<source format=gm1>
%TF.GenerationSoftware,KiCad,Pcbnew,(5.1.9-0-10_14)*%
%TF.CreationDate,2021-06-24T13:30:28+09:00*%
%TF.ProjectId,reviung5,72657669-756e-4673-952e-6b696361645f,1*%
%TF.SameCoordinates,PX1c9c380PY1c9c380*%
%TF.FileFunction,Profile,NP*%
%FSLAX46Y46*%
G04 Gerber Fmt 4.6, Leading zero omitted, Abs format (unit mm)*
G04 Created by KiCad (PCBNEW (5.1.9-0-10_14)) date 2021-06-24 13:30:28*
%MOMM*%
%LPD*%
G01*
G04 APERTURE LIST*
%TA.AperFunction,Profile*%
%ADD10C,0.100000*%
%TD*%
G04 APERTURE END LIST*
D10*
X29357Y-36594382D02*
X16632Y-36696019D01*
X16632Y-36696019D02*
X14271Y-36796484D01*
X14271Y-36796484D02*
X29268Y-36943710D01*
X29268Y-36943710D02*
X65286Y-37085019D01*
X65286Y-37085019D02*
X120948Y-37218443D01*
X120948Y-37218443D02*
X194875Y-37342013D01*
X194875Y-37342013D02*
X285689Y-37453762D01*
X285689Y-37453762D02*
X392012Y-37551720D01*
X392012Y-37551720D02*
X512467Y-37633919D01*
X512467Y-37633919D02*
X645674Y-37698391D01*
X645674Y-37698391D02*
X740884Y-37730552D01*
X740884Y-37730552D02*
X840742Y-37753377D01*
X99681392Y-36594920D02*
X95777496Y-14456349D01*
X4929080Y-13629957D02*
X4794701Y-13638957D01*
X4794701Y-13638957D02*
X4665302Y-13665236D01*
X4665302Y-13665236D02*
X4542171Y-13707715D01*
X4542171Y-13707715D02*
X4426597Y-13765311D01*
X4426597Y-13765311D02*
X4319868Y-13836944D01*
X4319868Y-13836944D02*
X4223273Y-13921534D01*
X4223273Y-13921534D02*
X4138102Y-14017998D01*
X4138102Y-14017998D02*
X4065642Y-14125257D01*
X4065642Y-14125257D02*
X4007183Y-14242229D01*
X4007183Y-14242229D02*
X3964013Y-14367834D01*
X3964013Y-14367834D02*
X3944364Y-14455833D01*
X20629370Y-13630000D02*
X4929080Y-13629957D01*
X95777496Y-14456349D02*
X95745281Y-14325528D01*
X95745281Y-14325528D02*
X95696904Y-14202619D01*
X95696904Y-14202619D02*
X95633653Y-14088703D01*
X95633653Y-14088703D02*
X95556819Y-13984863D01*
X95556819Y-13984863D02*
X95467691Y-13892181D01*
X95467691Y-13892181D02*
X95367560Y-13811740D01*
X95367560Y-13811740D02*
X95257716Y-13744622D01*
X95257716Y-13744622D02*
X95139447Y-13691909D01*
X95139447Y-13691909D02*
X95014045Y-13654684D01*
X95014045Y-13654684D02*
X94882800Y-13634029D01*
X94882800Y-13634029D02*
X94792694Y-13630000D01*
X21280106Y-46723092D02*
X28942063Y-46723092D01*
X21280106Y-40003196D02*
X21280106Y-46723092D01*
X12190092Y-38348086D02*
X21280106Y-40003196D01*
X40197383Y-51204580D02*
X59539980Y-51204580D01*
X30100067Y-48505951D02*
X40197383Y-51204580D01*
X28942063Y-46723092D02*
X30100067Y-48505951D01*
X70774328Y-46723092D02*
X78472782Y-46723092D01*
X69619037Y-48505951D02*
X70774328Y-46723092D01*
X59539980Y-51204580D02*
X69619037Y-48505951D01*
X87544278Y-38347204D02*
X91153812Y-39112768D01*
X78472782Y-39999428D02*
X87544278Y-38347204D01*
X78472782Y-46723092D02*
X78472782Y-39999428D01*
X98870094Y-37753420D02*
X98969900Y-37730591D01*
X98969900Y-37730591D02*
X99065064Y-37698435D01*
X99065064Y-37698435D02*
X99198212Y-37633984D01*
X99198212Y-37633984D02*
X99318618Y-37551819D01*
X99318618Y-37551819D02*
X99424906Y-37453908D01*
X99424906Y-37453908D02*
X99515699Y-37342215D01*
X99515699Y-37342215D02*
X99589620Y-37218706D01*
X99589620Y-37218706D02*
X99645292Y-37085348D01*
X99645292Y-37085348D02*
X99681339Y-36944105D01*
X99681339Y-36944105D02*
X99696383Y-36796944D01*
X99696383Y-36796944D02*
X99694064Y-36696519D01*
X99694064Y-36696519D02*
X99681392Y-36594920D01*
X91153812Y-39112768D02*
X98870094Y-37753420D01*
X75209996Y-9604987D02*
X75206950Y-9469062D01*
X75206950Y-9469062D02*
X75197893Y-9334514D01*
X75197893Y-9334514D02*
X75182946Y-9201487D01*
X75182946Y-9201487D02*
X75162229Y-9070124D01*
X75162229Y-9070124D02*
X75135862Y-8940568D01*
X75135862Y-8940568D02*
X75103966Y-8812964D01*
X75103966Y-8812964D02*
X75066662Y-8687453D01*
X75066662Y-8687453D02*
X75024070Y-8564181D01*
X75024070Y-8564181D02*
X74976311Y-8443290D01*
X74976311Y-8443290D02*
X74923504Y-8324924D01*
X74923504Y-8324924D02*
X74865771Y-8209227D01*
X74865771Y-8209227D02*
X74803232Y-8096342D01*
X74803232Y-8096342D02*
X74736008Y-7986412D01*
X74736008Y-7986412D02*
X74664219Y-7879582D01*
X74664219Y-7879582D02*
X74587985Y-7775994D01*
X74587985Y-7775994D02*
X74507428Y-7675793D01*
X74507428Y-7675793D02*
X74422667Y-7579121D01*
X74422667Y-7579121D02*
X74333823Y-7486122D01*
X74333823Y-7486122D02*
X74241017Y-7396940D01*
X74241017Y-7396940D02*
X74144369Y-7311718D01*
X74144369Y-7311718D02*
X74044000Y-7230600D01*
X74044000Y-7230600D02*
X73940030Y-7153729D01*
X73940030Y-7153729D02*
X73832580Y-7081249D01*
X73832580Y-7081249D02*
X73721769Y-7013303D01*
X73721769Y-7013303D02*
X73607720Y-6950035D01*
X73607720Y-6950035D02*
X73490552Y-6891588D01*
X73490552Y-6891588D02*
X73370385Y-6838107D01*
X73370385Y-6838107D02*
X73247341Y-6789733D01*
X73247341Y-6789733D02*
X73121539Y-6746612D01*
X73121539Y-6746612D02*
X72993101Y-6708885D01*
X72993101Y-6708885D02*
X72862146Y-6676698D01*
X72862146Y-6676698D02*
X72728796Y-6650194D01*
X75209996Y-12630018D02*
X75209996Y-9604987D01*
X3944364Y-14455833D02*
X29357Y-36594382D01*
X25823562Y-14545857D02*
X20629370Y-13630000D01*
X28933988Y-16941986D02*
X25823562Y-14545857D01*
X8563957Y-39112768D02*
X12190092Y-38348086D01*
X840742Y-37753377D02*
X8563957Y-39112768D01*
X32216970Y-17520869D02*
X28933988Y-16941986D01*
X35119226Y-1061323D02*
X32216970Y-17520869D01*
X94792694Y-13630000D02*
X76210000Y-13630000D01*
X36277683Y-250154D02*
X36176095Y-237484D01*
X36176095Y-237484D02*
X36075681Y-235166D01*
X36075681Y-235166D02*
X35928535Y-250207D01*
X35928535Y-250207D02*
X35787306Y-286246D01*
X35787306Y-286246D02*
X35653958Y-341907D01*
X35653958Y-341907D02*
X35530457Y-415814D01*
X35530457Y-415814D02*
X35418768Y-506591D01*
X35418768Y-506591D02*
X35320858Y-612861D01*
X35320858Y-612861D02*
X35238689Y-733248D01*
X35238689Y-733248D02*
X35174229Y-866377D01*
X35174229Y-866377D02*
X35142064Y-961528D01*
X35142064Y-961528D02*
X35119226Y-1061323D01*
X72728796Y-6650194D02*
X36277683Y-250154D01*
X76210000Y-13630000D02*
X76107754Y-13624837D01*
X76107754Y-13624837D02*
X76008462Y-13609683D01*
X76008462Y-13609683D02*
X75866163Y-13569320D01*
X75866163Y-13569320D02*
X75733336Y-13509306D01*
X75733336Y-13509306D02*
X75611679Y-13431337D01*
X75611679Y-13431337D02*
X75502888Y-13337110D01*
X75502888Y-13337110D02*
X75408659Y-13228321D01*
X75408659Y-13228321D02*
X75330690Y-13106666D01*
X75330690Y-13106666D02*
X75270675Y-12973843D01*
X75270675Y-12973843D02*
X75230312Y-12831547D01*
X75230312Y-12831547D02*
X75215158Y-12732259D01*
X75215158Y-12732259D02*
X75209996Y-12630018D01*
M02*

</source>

▬▬▬▬▬▬▬▬▬▬

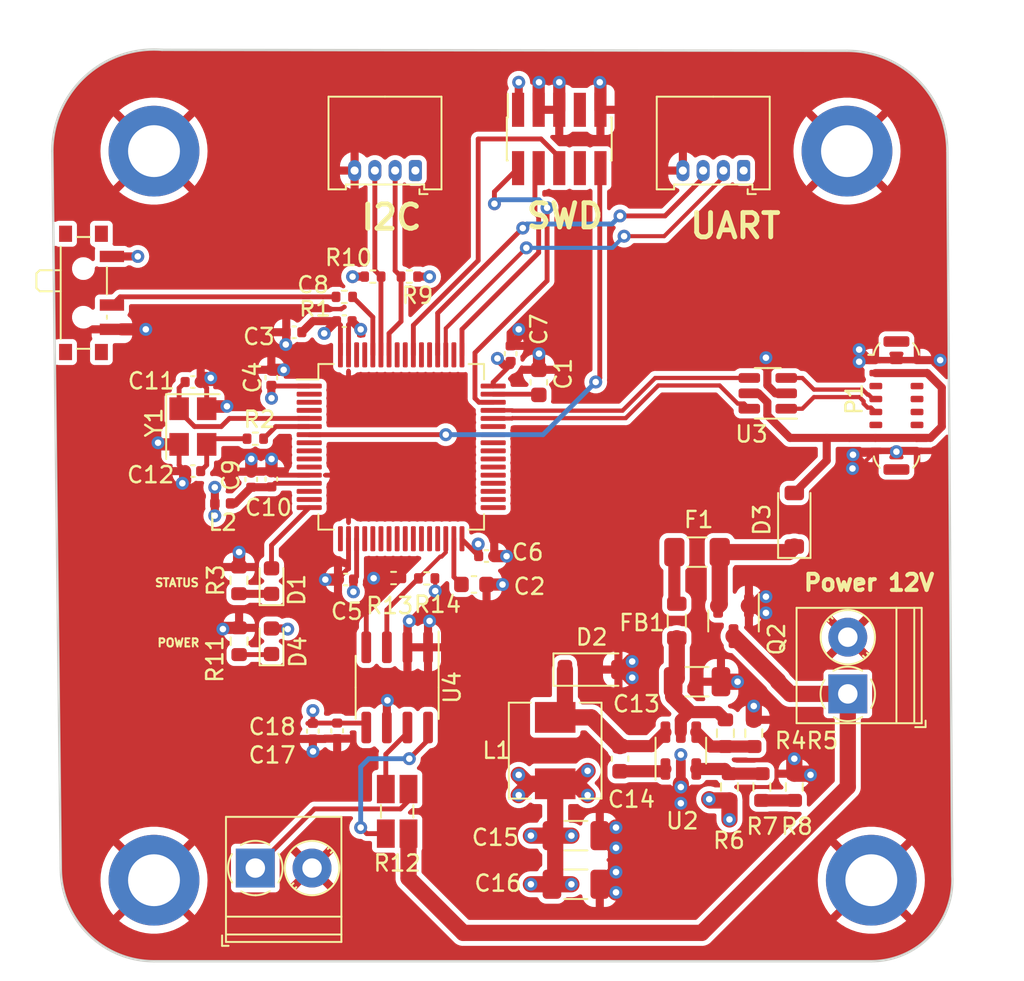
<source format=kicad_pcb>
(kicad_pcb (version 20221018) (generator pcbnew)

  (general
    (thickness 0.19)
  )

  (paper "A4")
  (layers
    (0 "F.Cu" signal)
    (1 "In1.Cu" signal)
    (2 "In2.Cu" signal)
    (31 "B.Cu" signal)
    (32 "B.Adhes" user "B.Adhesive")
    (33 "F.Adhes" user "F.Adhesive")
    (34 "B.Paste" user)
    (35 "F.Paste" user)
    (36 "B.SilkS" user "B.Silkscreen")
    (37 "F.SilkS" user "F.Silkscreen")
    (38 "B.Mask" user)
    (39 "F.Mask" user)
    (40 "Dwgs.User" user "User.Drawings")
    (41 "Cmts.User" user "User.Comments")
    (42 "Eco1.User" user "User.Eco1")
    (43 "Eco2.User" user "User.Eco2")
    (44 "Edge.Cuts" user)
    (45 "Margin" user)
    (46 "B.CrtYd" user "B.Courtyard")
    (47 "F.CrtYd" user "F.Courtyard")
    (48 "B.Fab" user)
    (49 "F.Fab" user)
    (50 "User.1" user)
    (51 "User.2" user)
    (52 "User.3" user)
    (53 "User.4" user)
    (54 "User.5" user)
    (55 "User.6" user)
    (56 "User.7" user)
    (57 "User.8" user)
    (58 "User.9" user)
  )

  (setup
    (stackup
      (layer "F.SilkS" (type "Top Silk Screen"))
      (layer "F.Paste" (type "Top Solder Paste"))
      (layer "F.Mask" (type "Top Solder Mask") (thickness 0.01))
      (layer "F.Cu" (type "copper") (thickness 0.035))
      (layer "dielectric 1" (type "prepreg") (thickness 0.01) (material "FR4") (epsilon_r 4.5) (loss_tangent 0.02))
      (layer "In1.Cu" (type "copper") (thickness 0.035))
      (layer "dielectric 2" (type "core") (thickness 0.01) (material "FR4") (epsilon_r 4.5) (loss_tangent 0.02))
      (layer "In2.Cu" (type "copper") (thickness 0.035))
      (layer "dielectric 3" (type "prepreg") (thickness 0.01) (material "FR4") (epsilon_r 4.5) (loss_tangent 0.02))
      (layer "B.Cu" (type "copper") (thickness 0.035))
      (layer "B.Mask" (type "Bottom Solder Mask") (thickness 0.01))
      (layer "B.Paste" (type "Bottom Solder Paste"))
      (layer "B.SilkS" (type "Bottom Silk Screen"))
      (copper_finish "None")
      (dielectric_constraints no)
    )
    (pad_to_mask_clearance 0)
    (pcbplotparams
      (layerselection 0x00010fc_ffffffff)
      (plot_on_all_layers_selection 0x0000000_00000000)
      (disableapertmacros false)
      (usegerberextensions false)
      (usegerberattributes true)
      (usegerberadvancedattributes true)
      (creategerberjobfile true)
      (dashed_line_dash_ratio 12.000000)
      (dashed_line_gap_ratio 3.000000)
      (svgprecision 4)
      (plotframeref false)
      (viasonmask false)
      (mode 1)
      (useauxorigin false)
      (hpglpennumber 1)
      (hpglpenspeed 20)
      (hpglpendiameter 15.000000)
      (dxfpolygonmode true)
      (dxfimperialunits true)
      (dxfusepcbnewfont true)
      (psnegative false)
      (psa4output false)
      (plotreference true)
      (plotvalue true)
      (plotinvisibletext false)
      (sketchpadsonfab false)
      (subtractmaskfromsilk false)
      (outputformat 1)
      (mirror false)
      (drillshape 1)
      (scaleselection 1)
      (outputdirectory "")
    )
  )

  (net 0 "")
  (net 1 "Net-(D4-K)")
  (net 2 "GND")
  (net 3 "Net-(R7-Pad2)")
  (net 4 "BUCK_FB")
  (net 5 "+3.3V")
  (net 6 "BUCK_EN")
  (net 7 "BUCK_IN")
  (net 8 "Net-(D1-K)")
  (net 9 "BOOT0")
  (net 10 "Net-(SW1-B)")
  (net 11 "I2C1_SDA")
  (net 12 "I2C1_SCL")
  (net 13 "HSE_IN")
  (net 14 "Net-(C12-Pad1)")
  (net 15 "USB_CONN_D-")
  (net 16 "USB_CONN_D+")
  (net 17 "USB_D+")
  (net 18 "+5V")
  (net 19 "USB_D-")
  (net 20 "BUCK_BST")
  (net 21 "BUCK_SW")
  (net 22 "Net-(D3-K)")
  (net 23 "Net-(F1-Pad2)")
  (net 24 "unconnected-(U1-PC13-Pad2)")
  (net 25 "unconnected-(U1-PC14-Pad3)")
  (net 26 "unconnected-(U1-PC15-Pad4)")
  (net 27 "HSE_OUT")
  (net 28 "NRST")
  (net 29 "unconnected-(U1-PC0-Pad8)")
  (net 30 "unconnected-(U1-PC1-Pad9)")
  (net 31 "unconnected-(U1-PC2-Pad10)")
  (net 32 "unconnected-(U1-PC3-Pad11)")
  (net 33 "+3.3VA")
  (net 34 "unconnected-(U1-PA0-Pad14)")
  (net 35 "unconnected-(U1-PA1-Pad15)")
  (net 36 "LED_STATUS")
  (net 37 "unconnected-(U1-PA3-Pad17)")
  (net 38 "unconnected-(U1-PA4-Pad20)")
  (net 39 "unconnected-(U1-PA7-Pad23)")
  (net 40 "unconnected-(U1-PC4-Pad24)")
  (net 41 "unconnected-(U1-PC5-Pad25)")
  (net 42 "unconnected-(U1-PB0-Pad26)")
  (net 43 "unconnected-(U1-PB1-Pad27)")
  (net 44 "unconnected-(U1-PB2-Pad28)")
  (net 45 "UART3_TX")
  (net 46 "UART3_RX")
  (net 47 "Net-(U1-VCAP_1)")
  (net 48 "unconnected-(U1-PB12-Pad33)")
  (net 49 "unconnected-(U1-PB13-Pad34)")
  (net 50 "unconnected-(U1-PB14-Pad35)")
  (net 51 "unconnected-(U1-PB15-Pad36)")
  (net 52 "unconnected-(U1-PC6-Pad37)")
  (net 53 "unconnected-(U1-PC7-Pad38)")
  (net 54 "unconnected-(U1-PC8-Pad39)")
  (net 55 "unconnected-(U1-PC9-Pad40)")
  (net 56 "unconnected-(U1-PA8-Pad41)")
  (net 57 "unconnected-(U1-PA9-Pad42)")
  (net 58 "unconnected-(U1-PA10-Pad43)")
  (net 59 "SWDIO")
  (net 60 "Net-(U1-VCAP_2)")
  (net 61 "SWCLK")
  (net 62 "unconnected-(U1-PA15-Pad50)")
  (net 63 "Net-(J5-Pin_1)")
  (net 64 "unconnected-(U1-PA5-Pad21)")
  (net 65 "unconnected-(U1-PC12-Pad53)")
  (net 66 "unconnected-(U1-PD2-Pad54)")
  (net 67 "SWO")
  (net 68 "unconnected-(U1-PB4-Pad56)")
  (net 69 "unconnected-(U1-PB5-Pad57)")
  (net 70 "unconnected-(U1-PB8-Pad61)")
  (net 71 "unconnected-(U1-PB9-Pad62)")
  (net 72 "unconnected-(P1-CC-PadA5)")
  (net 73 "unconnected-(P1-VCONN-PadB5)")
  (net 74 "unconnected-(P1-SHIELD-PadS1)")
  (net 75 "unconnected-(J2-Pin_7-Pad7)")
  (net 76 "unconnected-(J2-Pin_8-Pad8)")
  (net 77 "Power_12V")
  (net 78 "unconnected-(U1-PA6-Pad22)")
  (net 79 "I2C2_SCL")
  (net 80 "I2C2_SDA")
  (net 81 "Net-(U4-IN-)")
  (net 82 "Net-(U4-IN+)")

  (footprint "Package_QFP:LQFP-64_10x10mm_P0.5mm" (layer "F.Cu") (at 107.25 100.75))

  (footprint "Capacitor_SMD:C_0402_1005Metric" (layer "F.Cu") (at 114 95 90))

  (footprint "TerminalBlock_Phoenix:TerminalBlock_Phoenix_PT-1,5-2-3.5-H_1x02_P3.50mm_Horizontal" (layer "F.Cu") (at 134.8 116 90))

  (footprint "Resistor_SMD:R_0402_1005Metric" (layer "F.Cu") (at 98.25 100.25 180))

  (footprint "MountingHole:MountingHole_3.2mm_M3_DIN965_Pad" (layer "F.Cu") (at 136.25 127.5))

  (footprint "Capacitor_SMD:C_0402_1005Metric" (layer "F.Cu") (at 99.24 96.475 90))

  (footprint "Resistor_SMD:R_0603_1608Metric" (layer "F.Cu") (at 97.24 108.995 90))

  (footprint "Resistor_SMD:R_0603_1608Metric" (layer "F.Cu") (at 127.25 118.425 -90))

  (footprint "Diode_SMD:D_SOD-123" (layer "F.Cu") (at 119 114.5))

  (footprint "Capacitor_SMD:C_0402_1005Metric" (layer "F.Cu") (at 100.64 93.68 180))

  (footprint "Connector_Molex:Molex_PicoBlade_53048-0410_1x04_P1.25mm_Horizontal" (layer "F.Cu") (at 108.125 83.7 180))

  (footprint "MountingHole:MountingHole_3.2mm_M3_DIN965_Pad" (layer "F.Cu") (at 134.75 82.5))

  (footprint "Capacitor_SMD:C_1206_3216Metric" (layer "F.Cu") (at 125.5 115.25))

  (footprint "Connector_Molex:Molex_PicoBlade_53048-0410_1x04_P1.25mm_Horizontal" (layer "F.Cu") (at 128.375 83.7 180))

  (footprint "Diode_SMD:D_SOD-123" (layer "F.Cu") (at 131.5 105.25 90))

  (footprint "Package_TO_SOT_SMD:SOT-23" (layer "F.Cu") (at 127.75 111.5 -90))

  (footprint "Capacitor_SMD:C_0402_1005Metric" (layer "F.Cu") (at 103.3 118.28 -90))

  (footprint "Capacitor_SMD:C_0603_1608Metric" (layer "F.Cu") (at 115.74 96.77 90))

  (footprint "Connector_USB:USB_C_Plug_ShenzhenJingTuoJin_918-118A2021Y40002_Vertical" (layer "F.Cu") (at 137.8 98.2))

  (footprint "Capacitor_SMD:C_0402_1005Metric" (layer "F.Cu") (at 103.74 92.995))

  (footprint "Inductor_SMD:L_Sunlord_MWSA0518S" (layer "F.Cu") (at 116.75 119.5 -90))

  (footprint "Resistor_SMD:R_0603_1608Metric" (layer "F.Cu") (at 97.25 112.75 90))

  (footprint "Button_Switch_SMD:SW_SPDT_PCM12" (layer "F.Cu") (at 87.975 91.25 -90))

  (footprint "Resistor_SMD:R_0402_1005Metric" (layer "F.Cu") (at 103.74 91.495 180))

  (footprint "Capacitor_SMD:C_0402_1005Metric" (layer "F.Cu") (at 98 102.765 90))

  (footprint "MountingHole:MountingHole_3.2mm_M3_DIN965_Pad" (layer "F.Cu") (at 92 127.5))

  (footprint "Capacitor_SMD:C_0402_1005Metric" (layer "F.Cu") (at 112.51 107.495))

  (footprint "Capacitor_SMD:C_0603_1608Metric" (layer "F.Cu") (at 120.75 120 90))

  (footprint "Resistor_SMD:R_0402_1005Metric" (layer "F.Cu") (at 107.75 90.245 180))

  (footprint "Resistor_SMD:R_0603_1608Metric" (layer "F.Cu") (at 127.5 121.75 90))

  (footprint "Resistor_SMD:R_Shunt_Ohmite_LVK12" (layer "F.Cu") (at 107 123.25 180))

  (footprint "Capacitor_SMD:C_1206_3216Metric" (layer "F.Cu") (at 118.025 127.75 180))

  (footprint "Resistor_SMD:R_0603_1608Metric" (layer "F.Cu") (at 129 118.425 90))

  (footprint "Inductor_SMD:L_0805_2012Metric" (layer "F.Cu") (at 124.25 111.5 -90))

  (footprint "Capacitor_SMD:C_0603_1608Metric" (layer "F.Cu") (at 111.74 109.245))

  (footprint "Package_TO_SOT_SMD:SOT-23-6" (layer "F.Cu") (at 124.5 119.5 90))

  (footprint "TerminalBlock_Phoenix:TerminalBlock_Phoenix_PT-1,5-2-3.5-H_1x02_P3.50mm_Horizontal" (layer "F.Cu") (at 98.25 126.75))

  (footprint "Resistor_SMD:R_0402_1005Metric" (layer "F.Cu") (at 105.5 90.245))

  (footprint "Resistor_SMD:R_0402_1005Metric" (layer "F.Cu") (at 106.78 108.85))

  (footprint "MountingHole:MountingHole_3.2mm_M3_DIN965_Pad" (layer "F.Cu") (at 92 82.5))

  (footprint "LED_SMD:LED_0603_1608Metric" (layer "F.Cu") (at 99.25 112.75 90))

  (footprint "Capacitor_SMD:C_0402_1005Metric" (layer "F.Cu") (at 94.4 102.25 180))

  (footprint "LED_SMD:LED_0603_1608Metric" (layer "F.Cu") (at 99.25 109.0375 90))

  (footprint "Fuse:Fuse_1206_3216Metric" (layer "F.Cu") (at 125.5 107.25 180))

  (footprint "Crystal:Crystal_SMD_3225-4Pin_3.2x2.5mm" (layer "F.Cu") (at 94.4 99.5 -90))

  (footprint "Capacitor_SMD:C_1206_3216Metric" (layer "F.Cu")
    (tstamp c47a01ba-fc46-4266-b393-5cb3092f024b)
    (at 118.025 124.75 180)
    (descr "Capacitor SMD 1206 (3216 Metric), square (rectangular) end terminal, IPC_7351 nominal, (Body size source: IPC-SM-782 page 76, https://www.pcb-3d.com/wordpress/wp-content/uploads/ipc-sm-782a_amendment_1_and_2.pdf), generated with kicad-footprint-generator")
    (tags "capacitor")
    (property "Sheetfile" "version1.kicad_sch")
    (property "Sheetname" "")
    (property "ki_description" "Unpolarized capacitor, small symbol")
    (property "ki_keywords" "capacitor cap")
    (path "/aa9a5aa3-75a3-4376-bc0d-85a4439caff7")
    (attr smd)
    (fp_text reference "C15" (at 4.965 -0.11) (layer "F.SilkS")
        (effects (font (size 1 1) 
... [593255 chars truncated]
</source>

▬▬▬▬▬▬▬▬▬▬

# [Work to complete]
Could you report all lines of the listing that hold "prepreg"?

# [Answer to this task]
      (layer "dielectric 1" (type "prepreg") (thickness 0.01) (material "FR4") (epsilon_r 4.5) (loss_tangent 0.02))
      (layer "dielectric 3" (type "prepreg") (thickness 0.01) (material "FR4") (epsilon_r 4.5) (loss_tangent 0.02))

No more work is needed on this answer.